A complexidade da personagem foi inspirada pela mãe de Sam Mendes, disse o realizador.

“Este filme, no seu âmago, é sobre a doença mental de Hilary. As pessoas falam de isto ser uma celebração do cinema, mas não foi por isso que escrevi o filme”, clarificou o cineasta britânico.

“Não decidi escrever um filme sobre o que o cinema pode fazer”, continuou. “É sobre como alguém se pode sentir quebrado ou marginalizado, como a Hilary e o Stephen são, por razões diferentes, e como os filmes e a música podem ajudar a consertá-los”.

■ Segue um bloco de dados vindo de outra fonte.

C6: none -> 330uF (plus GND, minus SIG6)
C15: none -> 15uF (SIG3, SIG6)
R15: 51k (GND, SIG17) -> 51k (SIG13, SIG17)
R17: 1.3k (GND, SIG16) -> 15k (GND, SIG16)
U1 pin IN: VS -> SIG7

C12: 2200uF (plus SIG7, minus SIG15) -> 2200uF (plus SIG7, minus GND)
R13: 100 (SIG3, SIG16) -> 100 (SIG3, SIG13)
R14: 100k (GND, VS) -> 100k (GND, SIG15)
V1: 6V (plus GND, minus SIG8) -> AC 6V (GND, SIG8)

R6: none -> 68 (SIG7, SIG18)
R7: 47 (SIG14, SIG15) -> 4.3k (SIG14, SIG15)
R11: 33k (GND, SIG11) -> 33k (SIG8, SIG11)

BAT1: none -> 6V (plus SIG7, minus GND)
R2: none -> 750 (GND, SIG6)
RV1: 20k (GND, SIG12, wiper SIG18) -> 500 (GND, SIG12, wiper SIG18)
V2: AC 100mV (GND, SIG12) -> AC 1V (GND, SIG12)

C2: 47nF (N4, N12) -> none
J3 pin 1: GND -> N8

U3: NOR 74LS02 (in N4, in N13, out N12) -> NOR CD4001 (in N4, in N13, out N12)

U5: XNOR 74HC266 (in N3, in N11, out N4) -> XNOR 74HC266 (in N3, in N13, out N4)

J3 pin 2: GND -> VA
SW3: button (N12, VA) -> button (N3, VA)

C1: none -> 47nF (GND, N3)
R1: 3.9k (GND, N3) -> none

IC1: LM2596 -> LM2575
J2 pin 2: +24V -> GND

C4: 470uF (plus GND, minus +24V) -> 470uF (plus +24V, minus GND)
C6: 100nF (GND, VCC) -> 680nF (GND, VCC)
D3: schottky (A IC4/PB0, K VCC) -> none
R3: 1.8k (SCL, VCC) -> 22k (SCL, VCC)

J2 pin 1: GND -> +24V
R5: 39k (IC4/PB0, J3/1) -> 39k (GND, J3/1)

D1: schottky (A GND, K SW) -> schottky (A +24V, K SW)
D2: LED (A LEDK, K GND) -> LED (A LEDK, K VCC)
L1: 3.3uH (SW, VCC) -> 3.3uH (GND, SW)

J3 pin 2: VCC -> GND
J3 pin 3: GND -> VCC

Mendes também falou da pandemia de COVID-19, que encerrou as salas de cinema e quase paralisou a indústria, e de como o ritual de se sentar naquela experiência coletiva continua a ser inigualável.

“Ainda sou puxado para o cinema, apesar da disponibilidade de filmes no 'streaming'”, referiu. “Ainda quero voltar para o escuro e sentar-me com estranhos. Preenche uma grande necessidade dos seres humanos, de histórias e de um escape para mundos imaginários”.

Mendes espera que o gosto pela experiência do cinema regresse depois da pandemia e disse ter pena que as novas gerações não tenham o mesmo nível de nostalgia das anteriores. “Não apenas em relação aos sítios, mas também às coisas que vemos nos cinemas, o cubículo de projeção, a concessão [de pipocas]”.

A atriz Tanya Moodie, que interpreta Delia, lembrou que na década em que cresceu era possível fumar na sala de cinema e o escuro permitia a adolescentes rebeldes explorarem os seus sentidos.

“Era o sítio onde se beijava, fumava, cantava. Sentíamos uma sensação de liberdade no escuro, além de vermos estas histórias no grande ecrã”.

“Império da Luz” estreia-se a 9 de dezembro nos Estados Unidos, podendo ser um dos candidatos à temporada de prémios, e deve chegar a Portugal a 23 de fevereiro de 2023.